Entre os meses de maio e junho, uma análise detalhada dos 12 produtos que compõem a cesta básica revelou que cinco itens ficaram mais acessíveis para o consumidor.

Os produtos com as maiores quedas foram: Tomate (-25,83%), Açúcar cristal (-4,27%), Óleo de soja (-3,11%), Manteiga (-2,32%) e Café em pó (-1,98%).

Em contrapartida, seis itens da cesta básica registraram aumento de preço no mesmo período, impactando o orçamento familiar.

Os produtos que encareceram foram: Feijão carioca (10,07%), Banana (3,49%), Farinha de mandioca (2,01%), Pão francês (0,76%), Leite integral (0,72%) e Carne bovina de primeira (0,54%).

Impacto no poder de compra do trabalhador

O levantamento do Dieese também calculou o tempo de trabalho necessário para que um trabalhador, recebendo o salário mínimo, consiga adquirir a cesta básica.
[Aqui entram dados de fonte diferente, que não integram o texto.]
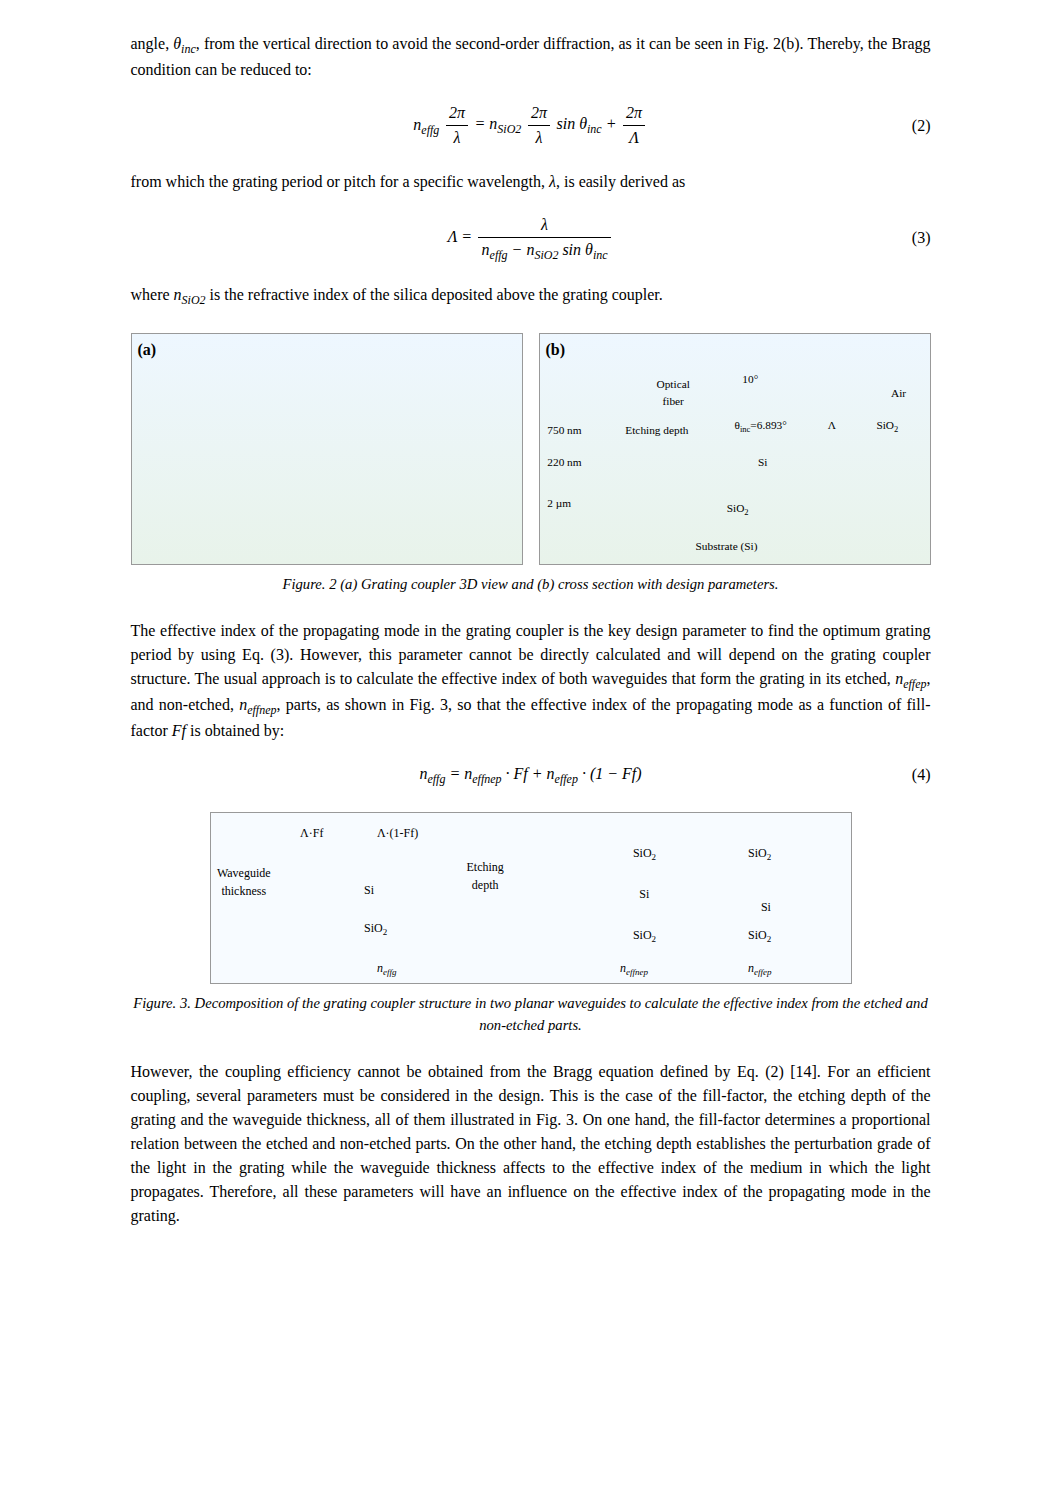angle, θinc, from the vertical direction to avoid the second-order diffraction, as it can be seen in Fig. 2(b). Thereby, the Bragg condition can be reduced to:
neffg 2π λ = nSiO2 2π λ sin θinc + 2π Λ
(2)
from which the grating period or pitch for a specific wavelength, λ, is easily derived as
Λ = λ neffg − nSiO2 sin θinc
(3)
where nSiO2 is the refractive index of the silica deposited above the grating coupler.
(a)
(b) Optical
fiber 10° Air 750 nm Etching depth θinc=6.893° SiO2 Λ 220 nm Si 2 µm SiO2 Substrate (Si)
Figure. 2 (a) Grating coupler 3D view and (b) cross section with design parameters.
The effective index of the propagating mode in the grating coupler is the key design parameter to find the optimum grating period by using Eq. (3). However, this parameter cannot be directly calculated and will depend on the grating coupler structure. The usual approach is to calculate the effective index of both waveguides that form the grating in its etched, neffep, and non-etched, neffnep, parts, as shown in Fig. 3, so that the effective index of the propagating mode as a function of fill-factor Ff is obtained by:
neffg = neffnep · Ff + neffep · (1 − Ff)
(4)
Λ·Ff Λ·(1-Ff) Waveguide
thickness Etching
depth Si SiO2 SiO2 SiO2 Si Si SiO2 SiO2 neffg neffnep neffep
Figure. 3. Decomposition of the grating coupler structure in two planar waveguides to calculate the effective index from the etched and non-etched parts.
However, the coupling efficiency cannot be obtained from the Bragg equation defined by Eq. (2) [14]. For an efficient coupling, several parameters must be considered in the design. This is the case of the fill-factor, the etching depth of the grating and the waveguide thickness, all of them illustrated in Fig. 3. On one hand, the fill-factor determines a proportional relation between the etched and non-etched parts. On the other hand, the etching depth establishes the perturbation grade of the light in the grating while the waveguide thickness affects to the effective index of the medium in which the light propagates. Therefore, all these parameters will have an influence on the effective index of the propagating mode in the grating.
Em junho, em João Pessoa, foram necessárias 93 horas e 38 minutos de trabalho, considerando o piso nacional de R$ 1.621,00.

Após o desconto de 7,5% referente à contribuição à Previdência Social, o trabalhador comprometeu 46,01% de sua renda líquida para a compra da cesta em junho. Este percentual representa uma ligeira melhora em relação ao mês anterior, quando a dedicação da renda era de 47,92%.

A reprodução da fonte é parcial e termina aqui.